The alliance that has been in power since July last year said they had sought the support of some new legislators and parties to reach the necessary majority.
The spokesman for the Nepali Congress, Prakaksh Sharan Mahat, said the head of the newly formed Janamat Party, C K Raut, met with Deuba, aged 76, and pledged support for a new government. Mahat’s party has won six seats in the parliament.
“I have no doubt he will be the prime minister of the new government,” Mahat said, referring to Deuba.
The Nepal Communist Unified Marxist Leninist Party (UML), led by Deuba’s main rival, K P Sharma Oli, has won 92 seats.
The prime minister is chosen with the support of at least half the total number of parliament members.
Deuba, considered close to India, is in a better position to muster support for a majority, analysts said.
Strategic and economic interests with neighbouring China and India were one of the main key issues in Nepal’s national elections. The UML is considered closer to China.
Nepal’s lower house has a total of 275 members, out of which 165 are directly elected and the remaining 110 are chosen by the political parties, with seats allocated in proportion to the votes they get.

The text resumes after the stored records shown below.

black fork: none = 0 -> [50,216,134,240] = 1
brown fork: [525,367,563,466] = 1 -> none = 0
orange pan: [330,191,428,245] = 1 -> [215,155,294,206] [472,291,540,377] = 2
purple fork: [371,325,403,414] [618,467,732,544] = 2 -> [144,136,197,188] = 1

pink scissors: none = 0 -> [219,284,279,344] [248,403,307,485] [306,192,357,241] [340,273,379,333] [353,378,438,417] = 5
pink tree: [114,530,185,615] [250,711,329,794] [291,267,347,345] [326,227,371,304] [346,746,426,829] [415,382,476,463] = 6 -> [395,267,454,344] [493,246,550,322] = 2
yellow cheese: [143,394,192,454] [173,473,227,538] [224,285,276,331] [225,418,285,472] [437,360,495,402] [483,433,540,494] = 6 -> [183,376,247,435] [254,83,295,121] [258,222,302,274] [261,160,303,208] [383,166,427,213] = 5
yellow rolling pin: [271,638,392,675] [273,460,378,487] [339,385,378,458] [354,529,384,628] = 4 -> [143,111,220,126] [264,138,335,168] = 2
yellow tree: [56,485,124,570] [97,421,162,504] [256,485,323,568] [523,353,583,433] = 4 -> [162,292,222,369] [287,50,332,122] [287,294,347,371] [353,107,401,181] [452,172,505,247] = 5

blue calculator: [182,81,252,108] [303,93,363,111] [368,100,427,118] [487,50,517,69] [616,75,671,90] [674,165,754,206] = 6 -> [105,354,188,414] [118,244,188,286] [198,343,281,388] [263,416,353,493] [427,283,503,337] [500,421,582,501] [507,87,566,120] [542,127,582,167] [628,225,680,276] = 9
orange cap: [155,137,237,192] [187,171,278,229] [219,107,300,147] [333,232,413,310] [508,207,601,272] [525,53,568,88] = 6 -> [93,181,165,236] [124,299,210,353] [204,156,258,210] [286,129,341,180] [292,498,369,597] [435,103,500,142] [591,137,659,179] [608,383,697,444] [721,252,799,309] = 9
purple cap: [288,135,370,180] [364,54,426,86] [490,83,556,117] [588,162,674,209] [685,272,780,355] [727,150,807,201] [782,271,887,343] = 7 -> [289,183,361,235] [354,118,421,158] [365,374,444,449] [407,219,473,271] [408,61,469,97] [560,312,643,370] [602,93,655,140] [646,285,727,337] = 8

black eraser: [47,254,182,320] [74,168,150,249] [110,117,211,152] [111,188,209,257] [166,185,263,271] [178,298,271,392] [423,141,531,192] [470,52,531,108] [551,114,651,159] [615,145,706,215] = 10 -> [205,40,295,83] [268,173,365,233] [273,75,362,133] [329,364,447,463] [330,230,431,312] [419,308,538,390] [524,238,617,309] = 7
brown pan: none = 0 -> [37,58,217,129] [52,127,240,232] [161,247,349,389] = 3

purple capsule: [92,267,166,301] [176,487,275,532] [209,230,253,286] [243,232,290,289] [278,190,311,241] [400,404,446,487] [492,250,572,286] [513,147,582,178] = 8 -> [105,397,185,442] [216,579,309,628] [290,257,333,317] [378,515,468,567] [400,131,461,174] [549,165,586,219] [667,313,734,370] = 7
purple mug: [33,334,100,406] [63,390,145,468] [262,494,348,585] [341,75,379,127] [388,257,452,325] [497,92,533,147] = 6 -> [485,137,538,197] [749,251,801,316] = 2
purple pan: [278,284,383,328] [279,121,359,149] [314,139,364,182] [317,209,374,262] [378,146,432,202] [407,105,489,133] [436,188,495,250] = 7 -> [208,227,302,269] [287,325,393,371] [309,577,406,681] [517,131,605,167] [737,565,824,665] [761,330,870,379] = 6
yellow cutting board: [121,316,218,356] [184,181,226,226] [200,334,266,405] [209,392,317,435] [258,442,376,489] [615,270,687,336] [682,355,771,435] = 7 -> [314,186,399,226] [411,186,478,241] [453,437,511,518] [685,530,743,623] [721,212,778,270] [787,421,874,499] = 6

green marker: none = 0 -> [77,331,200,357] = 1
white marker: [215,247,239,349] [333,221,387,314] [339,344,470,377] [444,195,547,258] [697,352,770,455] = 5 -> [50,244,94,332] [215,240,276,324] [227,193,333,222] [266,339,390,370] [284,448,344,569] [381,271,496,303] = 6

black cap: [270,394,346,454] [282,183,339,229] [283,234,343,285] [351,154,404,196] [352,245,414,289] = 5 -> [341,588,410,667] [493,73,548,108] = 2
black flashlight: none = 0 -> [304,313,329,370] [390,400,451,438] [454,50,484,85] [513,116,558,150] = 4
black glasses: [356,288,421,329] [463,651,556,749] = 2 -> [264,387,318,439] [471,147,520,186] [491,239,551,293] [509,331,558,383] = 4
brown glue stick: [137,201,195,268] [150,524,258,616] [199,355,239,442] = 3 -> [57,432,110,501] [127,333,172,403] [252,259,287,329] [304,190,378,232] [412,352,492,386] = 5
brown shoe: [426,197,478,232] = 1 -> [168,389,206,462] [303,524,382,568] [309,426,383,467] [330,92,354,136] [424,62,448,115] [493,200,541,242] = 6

“The present ruling alliance is most likely to form a new government because it needs the support of only a few members which could be easily won,” said Krishna Khanal, a retired professor of political science at the Tribhuvan University in Kathmandu.
Nepal has had 10 different governments since 2008 when it abolished a 239-year-old monarchy. Since then the Nepali Congress, UML and the Maoist Centre have emerged as ruling parties but none has served a full five-year term due to power struggles and infighting.
The November 20 elections witnessed a new wave of youngsters challenging the hegemony of the old guard of Nepali politics, with a handful of them winning and many others securing substantial votes.
Analysts said the victory of younger candidates is a sign of voter frustration with the old parties.
Younger politicians are also seeking to make their mark within the established parties.
Gagan Thapa, a young legislator from Deuba’s party, has pledged to challenge Deuba when the party deputies elect the prime minister.
Election results for the seven provincial assemblies, which were held along with parliamentary elections, showed that no party had gotten a clear majority.
Party officials said leaders will work out alliances in all provinces.